Por Ivonaldo Leite
As coisas que parecem ter passado são as que nunca acabam de passar (José Saramago)
As coisas que parecem ter passado são as que nunca acabam de passar (José Saramago)
Livro
do escritor espanhol Carlos Ruiz Zafón, ‘ A Sombra do Vento’ é uma narrativa que,
em Barcelona, parte da tristeza de Daniel Sempere – está completando onze anos
e já não mais lembra do rosto da falecida mãe. Como presente, seu pai lhe leva
a um misterioso lugar no centro histórico da cidade, o assim chamado Cemitério dos Livros Esquecidos – uma biblioteca
labiríntica de obras abandonadas, onde Sempere tem acesso a um exemplar de ‘A Sombra do Vento’, livro desconhecido que, inexplicavelmente, vem tendo exemplares seus queimados. Trata-se de
um livro arrebatador sobre o poder da cultura e a tragédia do esquecimento.
Pois
bem, a lembrança da obra de Zafón me vem à mente ao ver/avaliar as
manifestações de ontem (12/04), bem como ao ver as notícias hoje (13/04) a
respeito das mesmas, assim como determinadas análises.

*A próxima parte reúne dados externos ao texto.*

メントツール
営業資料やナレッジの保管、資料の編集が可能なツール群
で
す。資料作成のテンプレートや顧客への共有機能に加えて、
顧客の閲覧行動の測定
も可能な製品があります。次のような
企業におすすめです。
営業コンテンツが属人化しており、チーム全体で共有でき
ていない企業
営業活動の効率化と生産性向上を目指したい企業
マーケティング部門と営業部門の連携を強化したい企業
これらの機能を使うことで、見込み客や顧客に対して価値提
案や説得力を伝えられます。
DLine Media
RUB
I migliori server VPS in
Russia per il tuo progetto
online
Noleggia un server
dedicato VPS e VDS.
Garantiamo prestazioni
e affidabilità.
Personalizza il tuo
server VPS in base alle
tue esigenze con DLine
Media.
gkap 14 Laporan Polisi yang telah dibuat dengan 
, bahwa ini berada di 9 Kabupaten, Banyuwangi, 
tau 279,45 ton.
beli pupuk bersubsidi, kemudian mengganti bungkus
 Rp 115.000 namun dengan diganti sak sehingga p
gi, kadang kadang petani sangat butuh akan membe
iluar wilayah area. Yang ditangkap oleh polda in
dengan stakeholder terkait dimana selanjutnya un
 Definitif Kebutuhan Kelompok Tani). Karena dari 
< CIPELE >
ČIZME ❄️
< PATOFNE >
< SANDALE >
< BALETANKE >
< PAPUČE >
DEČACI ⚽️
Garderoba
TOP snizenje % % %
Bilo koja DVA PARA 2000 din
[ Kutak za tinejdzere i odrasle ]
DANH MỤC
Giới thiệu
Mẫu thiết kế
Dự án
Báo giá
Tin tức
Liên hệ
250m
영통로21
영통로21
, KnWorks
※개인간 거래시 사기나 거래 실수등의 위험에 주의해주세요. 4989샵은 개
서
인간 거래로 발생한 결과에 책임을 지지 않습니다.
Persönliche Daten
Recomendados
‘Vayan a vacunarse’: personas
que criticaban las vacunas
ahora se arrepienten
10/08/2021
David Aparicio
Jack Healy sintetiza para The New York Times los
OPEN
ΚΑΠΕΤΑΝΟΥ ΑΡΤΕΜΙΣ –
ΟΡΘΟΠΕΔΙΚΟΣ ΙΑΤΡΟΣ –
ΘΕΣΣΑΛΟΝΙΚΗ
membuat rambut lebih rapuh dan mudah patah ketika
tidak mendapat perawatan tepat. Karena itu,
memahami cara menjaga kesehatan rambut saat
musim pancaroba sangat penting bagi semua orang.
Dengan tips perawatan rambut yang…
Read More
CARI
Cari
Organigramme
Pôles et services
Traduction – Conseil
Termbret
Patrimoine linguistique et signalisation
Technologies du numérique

Falta-me tempo para desenvolver uma abordagem detalhada, conforme algumas mensagens me pedem. De modo que
deixo minha a apreciação em forma de notas, nos seguintes termos:
1) O
que ficou à vista: foram manifestações claramente com menor participação do que
as do dia 15 de março – apesar do apoio da grande mídia. Diante do fato, esta
lança mão de outros artifícios retóricos para revalorizar os protestos e
mantê-los na ordem do dia. Novamente, chamou a atenção em São Paulo a
dificuldade da polícia militar com a matemática: registrou a participação no
protesto na casa de quase 300 mil pessoas. O Datafolha apontou duas vezes
menos: cerca de 100 mil.
2) A
redução do número de participantes nas manifestações, contudo, está longe de ser
uma vitória para o governo. Um alívio momentâneo, talvez. Continua no canto do
ringue.
3)
De toda forma, com o cenário de ontem, parece ter-se iniciado uma tendência de
refluxo nas manifestações antigoverno. O que, por outro lado, significa dizer
que a propensão é que fique mais na ativa o bloco orgânico claramente de
direita, com os seus diversos segmentos: defensores da volta da ditadura
militar, da ruptura da constitucionalidade/impeachment e posições fascistas. E
assim manifestações, em menor ou maior escala, continuarão a acontecer, porque,
nesse caso, o que esse bloco pretende, no médio e longo prazos, é golpear o próprio ideário de Esquerda. Não é resultado da casualidade, por exemplo, que, em
face da ameaça de um retrocesso histórico para os trabalhadores, com o Projeto
de Lei da Terceirização, as manifestações de ontem tenham se mantido em
silêncio sobre o tema.
4)
Por fim, um equívoco de abordagem de alguns analistas, aqui na Paraíba
inclusive – apesar de se colocarem sob uma perspectiva de análise pertinente e
acertando em outras questões centrais. Diz respeito ao modo como o conceito de
Estado Ampliado (assim como o de ‘autonomia relativa do político’) é inserido na discussão, ao se enxergar uma ‘abertura
de espaço para crescimento da Esquerda’. Um dos equívocos básicos:
sociologicamente, apanha sob o mesmo patamar questões que têm estatutos
teóricos diferentes, muito referentes, repiso. Ora, a não ser que se fique numa
dialética das abstrações, dois fatos não podem ser negligenciados: a)
complexidade da formação social brasileira, onde os esquemas
teórico-analíticos, pensados à europeia, nem sempre se adéquam; 2) não tem nada
a ver nivelar a valorização de uma pauta econômica de mobilização, centrada no
trabalho (como no caso da terceirização), com uma disjuntiva em relação à
ampliação do Estado ou à autonomia relativa do político.
Ao
que parece, a sombra do vento, no
caso da Direita, leva ao 'esquecimento delituoso', como a ocultação de crimes cometidos por ditaduras; em relação a determinadas análises situadas
no campo da Esquerda, pode levar ao encurtamento de entendimento. Então
tomba-se no "labirinto" da análise do Estado.